__GIVEN INSTRUCTION__: Pick out each line in the listing below that contains the string "common" and copy those lines. Case matters.

__DATA FOR THE TASK__:
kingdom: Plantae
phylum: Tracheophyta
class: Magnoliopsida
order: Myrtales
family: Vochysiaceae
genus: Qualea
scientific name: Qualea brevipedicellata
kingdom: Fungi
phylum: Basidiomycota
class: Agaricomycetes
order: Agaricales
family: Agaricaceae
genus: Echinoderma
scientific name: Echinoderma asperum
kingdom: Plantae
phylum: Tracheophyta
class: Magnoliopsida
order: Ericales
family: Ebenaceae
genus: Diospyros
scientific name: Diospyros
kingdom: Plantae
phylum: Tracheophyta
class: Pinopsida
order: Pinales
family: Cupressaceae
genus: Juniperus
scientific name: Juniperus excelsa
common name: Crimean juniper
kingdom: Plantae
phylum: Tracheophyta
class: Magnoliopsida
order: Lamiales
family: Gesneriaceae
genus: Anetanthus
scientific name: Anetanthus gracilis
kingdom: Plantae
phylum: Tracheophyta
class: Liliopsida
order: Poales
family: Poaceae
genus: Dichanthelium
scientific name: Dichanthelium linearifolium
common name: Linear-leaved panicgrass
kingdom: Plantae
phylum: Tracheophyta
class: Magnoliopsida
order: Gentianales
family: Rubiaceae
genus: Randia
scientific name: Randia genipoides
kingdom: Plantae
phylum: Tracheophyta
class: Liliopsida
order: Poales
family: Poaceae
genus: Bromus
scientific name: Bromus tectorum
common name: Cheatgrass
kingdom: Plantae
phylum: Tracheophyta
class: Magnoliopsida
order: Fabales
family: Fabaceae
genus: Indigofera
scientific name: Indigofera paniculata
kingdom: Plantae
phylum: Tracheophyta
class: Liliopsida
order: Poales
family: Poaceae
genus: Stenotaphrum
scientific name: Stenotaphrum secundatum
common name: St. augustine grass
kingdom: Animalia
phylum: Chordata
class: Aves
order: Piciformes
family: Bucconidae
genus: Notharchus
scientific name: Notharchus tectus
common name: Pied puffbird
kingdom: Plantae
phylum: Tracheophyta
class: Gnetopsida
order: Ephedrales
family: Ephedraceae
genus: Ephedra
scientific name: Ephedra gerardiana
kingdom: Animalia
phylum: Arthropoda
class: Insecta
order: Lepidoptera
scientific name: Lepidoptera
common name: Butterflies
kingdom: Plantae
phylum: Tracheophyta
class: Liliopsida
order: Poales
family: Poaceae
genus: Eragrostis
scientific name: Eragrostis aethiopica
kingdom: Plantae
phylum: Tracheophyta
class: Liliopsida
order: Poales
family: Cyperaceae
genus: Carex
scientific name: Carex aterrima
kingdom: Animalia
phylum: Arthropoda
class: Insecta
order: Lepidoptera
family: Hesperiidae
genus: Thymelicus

__TASK RESULT__:
common name: Crimean juniper
common name: Linear-leaved panicgrass
common name: Cheatgrass
common name: St. augustine grass
common name: Pied puffbird
common name: Butterflies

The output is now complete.